Uh, do we assume that pure style is strictly better than monadic style?

1 Like

Here are my points against monadic style compared to pure style:

  • Purely syntactically, I think it is clear that f x is objectively better than f =<< x.
  • Monadic style clutters code with irrelevant sequencing information.
  • Monads add implicit information which must be considered when reasoning about functions. Just considering the arguments is no longer sufficient. In particular, almost anything can happen in the IO monad.
1 Like

A couple of counterpoints:

  • it is no easier (in principle) to reason about pure code than code in the Identity monad (because they are the same thing)
  • it is often easier (in practice) to reason about code written in the State monad than the equivalent pure code that hand-threads the state parameter (because the monad captures much of the book keeping you would otherwise have to do by hand)

So I don’t think it’s clear that monadic code always hinders reasoning.
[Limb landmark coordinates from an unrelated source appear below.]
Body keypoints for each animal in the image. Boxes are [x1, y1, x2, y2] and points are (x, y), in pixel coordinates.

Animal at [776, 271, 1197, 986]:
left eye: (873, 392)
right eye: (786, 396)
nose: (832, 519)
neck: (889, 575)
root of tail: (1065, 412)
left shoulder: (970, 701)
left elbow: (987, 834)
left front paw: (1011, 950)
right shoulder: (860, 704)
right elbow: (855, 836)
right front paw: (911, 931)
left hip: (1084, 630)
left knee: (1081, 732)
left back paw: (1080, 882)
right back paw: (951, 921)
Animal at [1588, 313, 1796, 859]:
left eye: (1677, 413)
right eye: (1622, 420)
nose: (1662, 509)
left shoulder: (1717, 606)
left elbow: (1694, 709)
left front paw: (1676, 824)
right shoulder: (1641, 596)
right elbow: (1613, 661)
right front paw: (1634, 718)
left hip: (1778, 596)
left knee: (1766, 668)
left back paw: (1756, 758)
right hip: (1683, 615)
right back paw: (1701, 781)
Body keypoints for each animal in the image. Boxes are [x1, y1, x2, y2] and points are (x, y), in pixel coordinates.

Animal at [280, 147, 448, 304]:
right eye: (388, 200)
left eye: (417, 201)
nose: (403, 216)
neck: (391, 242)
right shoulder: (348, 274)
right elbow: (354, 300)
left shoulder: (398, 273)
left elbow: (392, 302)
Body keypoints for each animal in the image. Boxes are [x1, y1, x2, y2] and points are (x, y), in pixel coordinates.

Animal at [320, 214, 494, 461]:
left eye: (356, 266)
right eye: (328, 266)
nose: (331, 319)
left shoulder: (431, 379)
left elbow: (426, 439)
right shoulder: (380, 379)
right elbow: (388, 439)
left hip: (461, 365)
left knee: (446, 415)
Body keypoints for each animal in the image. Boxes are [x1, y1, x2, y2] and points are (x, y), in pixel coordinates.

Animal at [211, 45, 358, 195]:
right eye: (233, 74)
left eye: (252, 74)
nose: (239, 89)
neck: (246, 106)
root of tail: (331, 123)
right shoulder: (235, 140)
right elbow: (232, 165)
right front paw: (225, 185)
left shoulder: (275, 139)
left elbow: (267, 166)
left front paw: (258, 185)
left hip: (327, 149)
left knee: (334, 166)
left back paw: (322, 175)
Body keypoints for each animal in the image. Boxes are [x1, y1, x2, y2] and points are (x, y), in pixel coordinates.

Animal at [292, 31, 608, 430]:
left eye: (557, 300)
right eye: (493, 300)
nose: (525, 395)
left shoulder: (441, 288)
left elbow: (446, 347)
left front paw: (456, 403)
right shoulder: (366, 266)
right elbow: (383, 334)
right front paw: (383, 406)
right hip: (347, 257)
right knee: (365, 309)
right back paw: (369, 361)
In fact I would say it’s generally easiest to reason about code that is written in the “appropriate monad”, neither “too much monadic” (IORefs in IO) nor “too little monadic” (manually threading state parameters) but “just right monadic” (State).

1 Like

I don’t think so. The only thing you can do with the result of that partial application is apply it again. You can’t scrutinize the code.

That spec is not exact. At best it’s over, approximating. Arguably, the only environment-independent computations are those of the form f <$> pure x; which are those that don’t need to be in IO in the first place.

Just to be clear, what I’m trying to argue is that there are many legitimate uses of unsafePerformIO for running computations that albeit not being env-independen or side-effect free (whatever that even means), are still perfectly safe to be used.

That starts to be something much more satisfactory that we might have a chance at formalizing and understanding. In fact, its not too far from the ideas proposed by Schmidt-Schauß on the papers that @atravers suggested.

I think what is central to your distinction is that Identity and State s are honest monads – i.e., can be interpreted in a suitable mathematical domain with a suitable equality and can be proven to satisfy the monad laws – IO is not a monad in that sense. For one, what should the suitable equality be for IO? This makes it effectively impossible to formally reason about it.

I side with @jaror and I prefer pure code. Actually, just last week we got bitten by monadic code when a ListT was introduced into the stack, but we forgot that it comes with a MonadFail instance that simply returns the emtpy list. We did not have an easy time finding this bug. We needed the transformer version because we wanted to avoid unsafePerformIO and needed to thread a (MonadIO m) around.

Exactly, while A is evaluating it the first time (the MVar is taken) B applies it again, blocking on the MVar. For B to complete, A must finish. What guarantees do you have that a particular execution of pure code will run to completion? Will it remain live? Will it be GCed? Will the MVar be freed if it is GCed?